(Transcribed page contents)
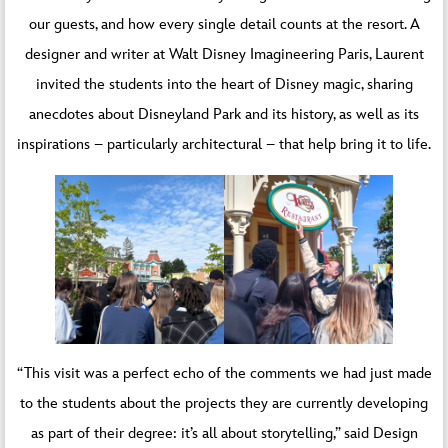
our guests, and how every single detail counts at the resort. A
designer and writer at Walt Disney Imagineering Paris, Laurent
invited the students into the heart of Disney magic, sharing
anecdotes about Disneyland Park and its history, as well as its
inspirations – particularly architectural – that help bring it to life.
“This visit was a perfect echo of the comments we had just made
to the students about the projects they are currently developing
as part of their degree: it’s all about storytelling,” said Design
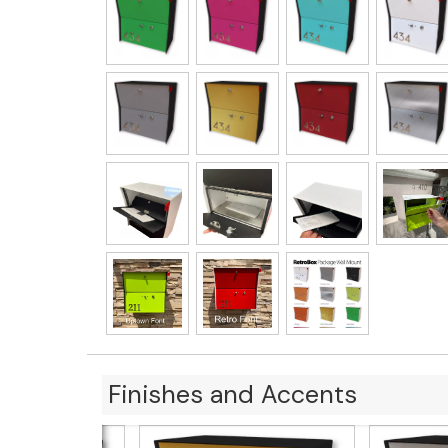
Finishes and Accents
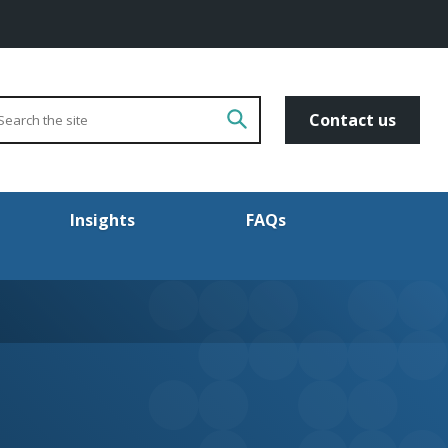
arch
Go!
Contact us
Insights
FAQs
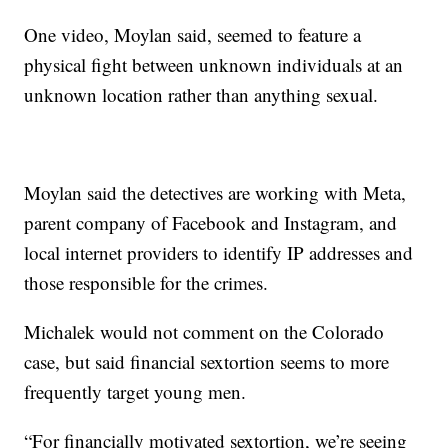
One video, Moylan said, seemed to feature a
physical fight between unknown individuals at an
unknown location rather than anything sexual.
Moylan said the detectives are working with Meta,
parent company of Facebook and Instagram, and
local internet providers to identify IP addresses and
those responsible for the crimes.
Michalek would not comment on the Colorado
case, but said financial sextortion seems to more
frequently target young men.
“For financially motivated sextortion, we’re seeing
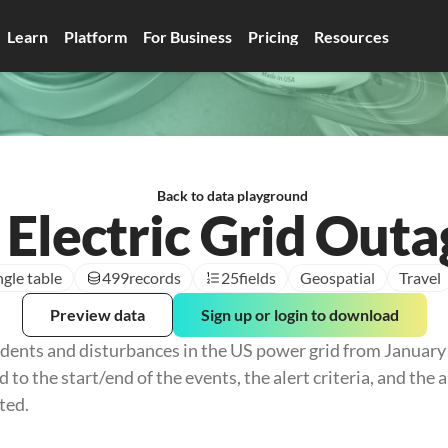
Learn
Platform
For Business
Pricing
Resources
Back to data playground
 Electric Grid Outa
ngle table
499
records
25
fields
Geospatial
Travel
Preview data
Sign up or login to download
idents and disturbances in the US power grid from January 
d to the start/end of the events, the alert criteria, and the 
ted.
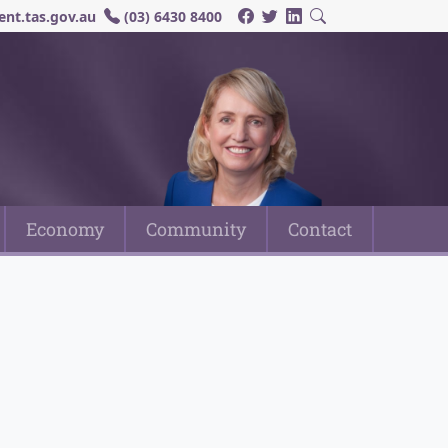
nt.tas.gov.au
(03) 6430 8400
Economy
Community
Contact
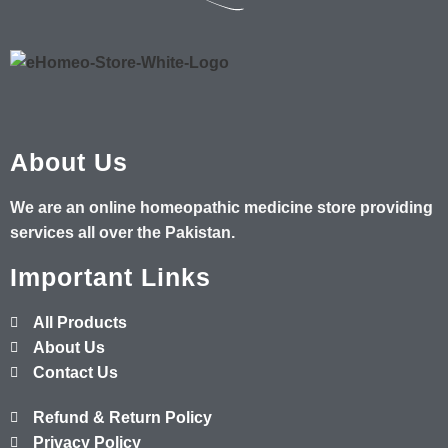
About Us
We are an online homeopathic medicine store providing
services all over the Pakistan.
Important Links
All Products
About Us
Contact Us
Refund & Return Policy
Privacy Policy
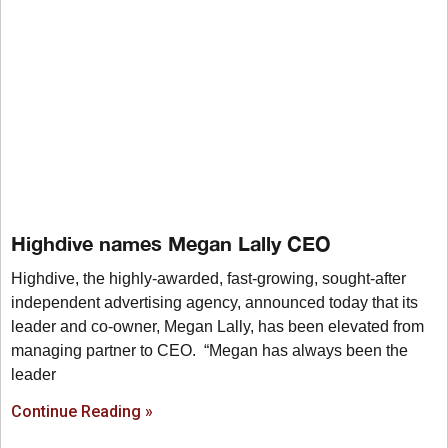
Highdive names Megan Lally CEO
Highdive, the highly-awarded, fast-growing, sought-after
independent advertising agency, announced today that its
leader and co-owner, Megan Lally, has been elevated from
managing partner to CEO. “Megan has always been the
leader
Continue Reading »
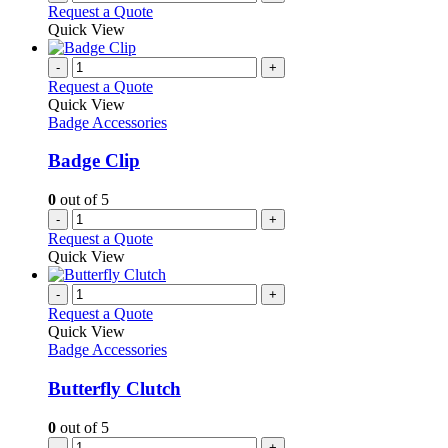
Request a Quote
Quick View
-
+
Request a Quote
Quick View
Badge Accessories
Badge Clip
0
out of 5
-
+
Request a Quote
Quick View
-
+
Request a Quote
Quick View
Badge Accessories
Butterfly Clutch
0
out of 5
-
+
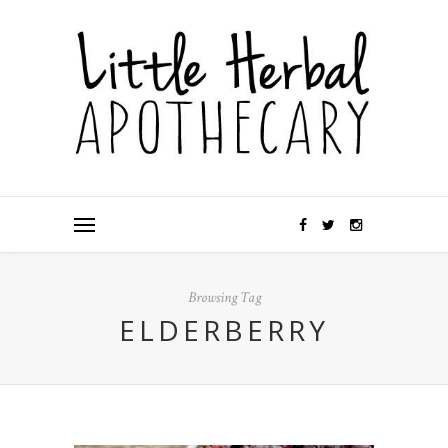
Browsing Tag
ELDERBERRY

> **WHAT YOU ARE ASKED TO DO**
The copy must match every line of the data exactly and contain no pictures.

> **ANSWER TO THIS EXERCISE**
our guests, and how every single detail counts at the resort. A
designer and writer at Walt Disney Imagineering Paris, Laurent
invited the students into the heart of Disney magic, sharing
anecdotes about Disneyland Park and its history, as well as its
inspirations – particularly architectural – that help bring it to life.
“This visit was a perfect echo of the comments we had just made
to the students about the projects they are currently developing
as part of their degree: it’s all about storytelling,” said Design
Finishes and Accents
arch
Go!
Contact us
Insights
FAQs
One video, Moylan said, seemed to feature a
physical fight between unknown individuals at an
unknown location rather than anything sexual.
Moylan said the detectives are working with Meta,
parent company of Facebook and Instagram, and
local internet providers to identify IP addresses and
those responsible for the crimes.
Michalek would not comment on the Colorado
case, but said financial sextortion seems to more
frequently target young men.
“For financially motivated sextortion, we’re seeing
Learn
Platform
For Business
Pricing
Resources
Back to data playground
 Electric Grid Outa
ngle table
499
records
25
fields
Geospatial
Travel
Preview data
Sign up or login to download
idents and disturbances in the US power grid from January 
d to the start/end of the events, the alert criteria, and the 
ted.
nt.tas.gov.au
(03) 6430 8400
Economy
Community
Contact
About Us
We are an online homeopathic medicine store providing
services all over the Pakistan.
Important Links
All Products
About Us
Contact Us
Refund & Return Policy
Privacy Policy
Highdive names Megan Lally CEO
Highdive, the highly-awarded, fast-growing, sought-after
independent advertising agency, announced today that its
leader and co-owner, Megan Lally, has been elevated from
managing partner to CEO. “Megan has always been the
leader
Continue Reading »
Request a Quote
Quick View
-
+
Request a Quote
Quick View
Badge Accessories
Badge Clip
0
out of 5
-
+
Request a Quote
Quick View
-
+
Request a Quote
Quick View
Badge Accessories
Butterfly Clutch
0
out of 5
-
+
Browsing Tag
ELDERBERRY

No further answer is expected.